EXERCISE DATA Start Marker

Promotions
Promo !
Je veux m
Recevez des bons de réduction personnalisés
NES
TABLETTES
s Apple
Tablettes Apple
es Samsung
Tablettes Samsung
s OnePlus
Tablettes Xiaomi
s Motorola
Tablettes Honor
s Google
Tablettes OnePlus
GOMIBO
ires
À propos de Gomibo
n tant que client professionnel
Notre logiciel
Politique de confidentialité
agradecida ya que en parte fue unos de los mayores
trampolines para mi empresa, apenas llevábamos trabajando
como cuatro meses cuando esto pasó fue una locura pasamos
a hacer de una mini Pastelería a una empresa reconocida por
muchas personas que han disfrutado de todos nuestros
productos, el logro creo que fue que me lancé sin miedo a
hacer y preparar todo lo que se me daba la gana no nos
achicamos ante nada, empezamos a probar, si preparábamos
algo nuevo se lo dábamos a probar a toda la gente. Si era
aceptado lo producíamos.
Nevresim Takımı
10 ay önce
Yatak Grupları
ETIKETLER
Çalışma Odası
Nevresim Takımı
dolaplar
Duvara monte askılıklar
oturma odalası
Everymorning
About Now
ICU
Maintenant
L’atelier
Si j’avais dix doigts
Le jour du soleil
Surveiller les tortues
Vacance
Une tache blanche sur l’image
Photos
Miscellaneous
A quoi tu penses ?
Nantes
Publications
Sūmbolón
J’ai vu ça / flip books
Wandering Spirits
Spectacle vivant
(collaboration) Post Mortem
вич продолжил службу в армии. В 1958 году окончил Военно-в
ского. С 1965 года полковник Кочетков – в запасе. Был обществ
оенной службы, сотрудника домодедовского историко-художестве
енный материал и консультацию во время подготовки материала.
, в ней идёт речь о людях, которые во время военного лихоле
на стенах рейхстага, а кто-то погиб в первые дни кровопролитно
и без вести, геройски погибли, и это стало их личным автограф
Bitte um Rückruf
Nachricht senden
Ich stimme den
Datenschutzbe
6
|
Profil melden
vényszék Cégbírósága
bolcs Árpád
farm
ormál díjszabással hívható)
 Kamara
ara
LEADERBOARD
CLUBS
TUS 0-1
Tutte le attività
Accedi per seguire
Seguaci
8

EXERCISE DATA End Marker

**TASK REQUIREMENTS**
Express the lines from the start up to and including the line with "trampolines para mi" as a Markdown table with the columns Row and Text, leaving out blank lines.

**RESPONSE**
| Row | Text |
|---|---|
| 1 | Promotions |
| 2 | Promo ! |
| 3 | Je veux m |
| 4 | Recevez des bons de réduction personnalisés |
| 5 | NES |
| 6 | TABLETTES |
| 7 | s Apple |
| 8 | Tablettes Apple |
| 9 | es Samsung |
| 10 | Tablettes Samsung |
| 11 | s OnePlus |
| 12 | Tablettes Xiaomi |
| 13 | s Motorola |
| 14 | Tablettes Honor |
| 15 | s Google |
| 16 | Tablettes OnePlus |
| 17 | GOMIBO |
| 18 | ires |
| 19 | À propos de Gomibo |
| 20 | n tant que client professionnel |
| 21 | Notre logiciel |
| 22 | Politique de confidentialité |
| 23 | agradecida ya que en parte fue unos de los mayores |
| 24 | trampolines para mi empresa, apenas llevábamos trabajando |